Figure 1 Key functional pathways in dyslipidemia.
BA: Bile acid; FXR: Farnesoid X receptor; TGR5: Takeda G protein-coupled receptor 5; LDL: Low-density lipoprotein; SCFAs: Short-chain fatty acids; LPS: Lipopolysaccharide; TMAO: Trimethylamine-N-Oxide; TMA: Trimethylamine; CVD: Chemical vapor deposition; LDL-C: Low-density lipoprotein cholesterol.
Antibiotic exposure, gut-liver axis and bile-acid pool shifts: Antibiotics suppress bile-salt hydrolase-producing bacteria (Lactobacillus, Bifidobacterium, Clostridium cluster XIVa), leading to reduced deconjugation of primary bile acids and altered secondary bile acid composition: (1) Bile acids regulate farnesoid X receptor and Takeda G protein-coupled receptor 5; changes in their pool affect cholesterol absorption, hepatic lipogenesis, and low-density lipoprotein-receptor expression[19]; (2) Altered cholesterol absorption and fecal sterol excretion: By changing bile acid deconjugation and microbial cholesterol-to-coprostanol conversion, antibiotics can increase or decrease intestinal cholesterol absorption and fecal cholesterol loss. Direct impact on plasma cholesterol levels[33]; (3) Loss of microbial enzymes modulating drugs: Antibiotics can deplete microbes producing β-glucuronidase, sulfatases, or reductases that activate/inactivate lipid-lowering drugs.
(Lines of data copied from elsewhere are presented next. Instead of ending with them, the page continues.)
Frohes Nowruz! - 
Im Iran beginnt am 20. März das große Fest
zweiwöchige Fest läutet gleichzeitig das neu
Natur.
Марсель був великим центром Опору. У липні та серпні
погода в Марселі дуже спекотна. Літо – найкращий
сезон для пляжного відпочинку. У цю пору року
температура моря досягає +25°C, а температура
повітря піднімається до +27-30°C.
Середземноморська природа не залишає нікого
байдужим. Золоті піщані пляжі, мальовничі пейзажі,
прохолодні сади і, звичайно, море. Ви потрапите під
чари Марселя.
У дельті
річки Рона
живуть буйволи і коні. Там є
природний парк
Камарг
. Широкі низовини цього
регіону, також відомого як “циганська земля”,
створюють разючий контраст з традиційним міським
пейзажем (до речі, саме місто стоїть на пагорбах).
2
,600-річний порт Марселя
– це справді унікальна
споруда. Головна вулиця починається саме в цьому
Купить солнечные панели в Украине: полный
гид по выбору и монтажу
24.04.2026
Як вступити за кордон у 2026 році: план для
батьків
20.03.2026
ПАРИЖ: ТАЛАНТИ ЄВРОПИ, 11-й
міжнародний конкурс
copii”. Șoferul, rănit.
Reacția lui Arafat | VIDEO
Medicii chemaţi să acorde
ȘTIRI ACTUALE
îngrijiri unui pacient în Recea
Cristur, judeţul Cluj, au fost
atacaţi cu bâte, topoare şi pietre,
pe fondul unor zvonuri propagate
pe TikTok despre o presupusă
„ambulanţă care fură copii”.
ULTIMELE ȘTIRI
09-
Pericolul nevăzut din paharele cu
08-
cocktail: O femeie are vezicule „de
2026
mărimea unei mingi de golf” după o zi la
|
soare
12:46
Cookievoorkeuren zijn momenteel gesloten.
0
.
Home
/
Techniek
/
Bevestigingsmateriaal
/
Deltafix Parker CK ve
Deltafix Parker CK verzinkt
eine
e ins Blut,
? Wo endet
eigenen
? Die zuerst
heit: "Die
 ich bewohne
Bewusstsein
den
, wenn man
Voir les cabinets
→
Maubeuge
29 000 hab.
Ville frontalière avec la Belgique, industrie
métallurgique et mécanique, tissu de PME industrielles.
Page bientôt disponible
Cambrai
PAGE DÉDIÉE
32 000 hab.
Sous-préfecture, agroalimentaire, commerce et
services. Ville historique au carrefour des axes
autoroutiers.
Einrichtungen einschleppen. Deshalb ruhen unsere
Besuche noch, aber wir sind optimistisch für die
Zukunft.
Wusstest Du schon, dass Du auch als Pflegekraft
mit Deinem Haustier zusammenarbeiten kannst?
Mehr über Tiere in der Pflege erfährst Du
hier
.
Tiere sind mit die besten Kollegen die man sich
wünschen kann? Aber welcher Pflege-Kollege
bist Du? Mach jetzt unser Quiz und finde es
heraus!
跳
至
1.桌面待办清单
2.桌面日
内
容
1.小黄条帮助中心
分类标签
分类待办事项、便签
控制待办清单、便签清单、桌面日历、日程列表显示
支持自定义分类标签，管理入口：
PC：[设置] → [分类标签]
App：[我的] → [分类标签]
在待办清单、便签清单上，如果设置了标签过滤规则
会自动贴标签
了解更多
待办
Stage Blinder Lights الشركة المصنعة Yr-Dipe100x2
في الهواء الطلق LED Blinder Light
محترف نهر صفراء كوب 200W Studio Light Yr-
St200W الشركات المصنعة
This may alter statin bioavailability, toxicity, or efficacy (the “pharmacomicrobiomics” angle)[34]; (4) Increased gut permeability and endotoxemia: Dysbiosis caused by antibiotics can thin the mucus layer and reduce tight-junction integrity, increasing systemic lipopolysaccharide. Low-grade endotoxemia promotes hepatic very-low-density lipoprotein secretion, insulin resistance, and dyslipidemia[35]; and (5) Sex-dependent metabolic outcomes: Some antibiotics under a high-fat diet produce weight gain only in males; hormonal milieu interacts with dysbiosis. Sex hormones modulate lipid.
Conclusion
Interventions like time-restricted feeding, resistant starch, and polyphenol-rich diets demonstrate that synchronizing diet and lifestyle with microbiota functionality can potentiate the efficacy of lipid-lowering drugs such as statins and fibrates. Moreover, precision strategies that integrate microbial profiling identifying enterotypes such as Bacteroides 2 or Akkermansia enrichment may transform dyslipidemia management from a generalized to a personalized approach. Future research should prioritize longitudinal, multi-omics studies that capture temporal dynamics and interindividual variability, enabling translation of microbiome science into clinically actionable, population-specific therapies.